The Yiddish Policemen's Union: A Novel by Michael Chabon

The Yiddish Policemen's Union: A Novel by Michael Chabon

Author:Michael Chabon [Chabon, Michael]
Language: eng
Format: epub
ISBN: 9780007149834
Amazon: 0007149832
Publisher: Harper Perennial
Published: 2008-04-29T04:00:00+00:00


"No. No, I'm sorry, Mrs. Shpilman. But you will be able to reach Mendel through this person. Whenever you need to. Wherever he goes."

"What person, tell me? Who is this friend?"

"If I tell you, you have to promise to keep the information to yourself. Otherwise, Mendel says" she glanced at her friend as if hoping for some moral support to get past the next seven words "you will never hear from him again."

"But my dear, I never want to hear from him again," Mrs. Shpilman said. "So there's really no point in telling me where he is, is there?"

"I suppose not."

"Only that if you don't tell me where he is, and no nonsense, I will have you sent over to Rudashevsky's Garage and let them get the information out of you the way they like to do it."

"Oh, now, I'm not afraid of you," said the Brukh woman with an astonishing hint of a smile in her voice.

"No? And why is that?"

"Because Mendel told me not to be."

She could feel the reassurance, catch the echo of it in the Brukh woman's voice and manner. An air of teasing, of the playfulness that Mendel imposed on all of his dealings with his mother, and with his dread father, too. Mrs. Shpilman had always thought of it as a devil inside of him, but now she saw that it might be simply a means of survival, protection. Feathers for the little bird.

"He's a fine one to talk about not being afraid. Running away from his duty and his family like this. Why doesn't he work some of that magic of his on himself? Tell me that. Drag his pitiful, cowardly self back here and spare his family a world of disgrace and embarrassment, not to mention a beautiful, innocent girl."

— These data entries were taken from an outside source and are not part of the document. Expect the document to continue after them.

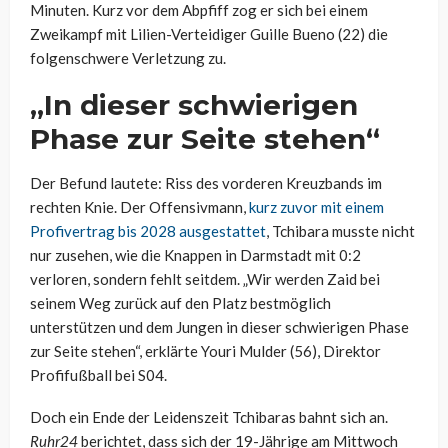
Minuten. Kurz vor dem Abpfiff zog er sich bei einem
Zweikampf mit Lilien-Verteidiger Guille Bueno (22) die
folgenschwere Verletzung zu.
„In dieser schwierigen
Phase zur Seite stehen“
Der Befund lautete: Riss des vorderen Kreuzbands im
rechten Knie. Der Offensivmann,
kurz zuvor mit einem
Profivertrag bis 2028 ausgestattet
, Tchibara musste nicht
nur zusehen, wie die Knappen in Darmstadt mit 0:2
verloren, sondern fehlt seitdem. „Wir werden Zaid bei
seinem Weg zurück auf den Platz bestmöglich
unterstützen und dem Jungen in dieser schwierigen Phase
zur Seite stehen“, erklärte Youri Mulder (56), Direktor
Profifußball bei S04.
Doch ein Ende der Leidenszeit Tchibaras bahnt sich an.
Ruhr24
berichtet, dass sich der 19-Jährige am Mittwoch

"He would if he could," the Brukh woman said, and the widow beside her, who had said nothing, heaved a sigh. "I really do believe that, Mrs. Shpilman."

"And why can't he? Tell me that."

"You know."

"I don't know anything."

But she did know. Apparently, so did these two strange women who had come to watch her cry, Mrs. Shpilman dropped into a white-painted Louis XIV chair with a needlepoint cushion, heedless of creases that this sudden plunge made in the silk of her dress. She covered her face with her hands and cried. For the shame and the indignity. For the ruination of months, and years, of planning and hopes and discussion, the endless embassies and back-and-forth between the courts of Verbov and Shtrakenz. But mostly, she confesses, she cried for herself. Because she had determined with her customary resolve that she would never see her only, beloved, rotten son again.

What a selfish woman! It was only later that she thought to spare a moment's regret for the world that Mendel would never redeem.

After Mrs. Shpilman had been crying for a minute or two, the frumpy widow rose from the other wing chair and came to stand beside her.

"Please," she said in a heavy voice, and put a plump hand on Mrs.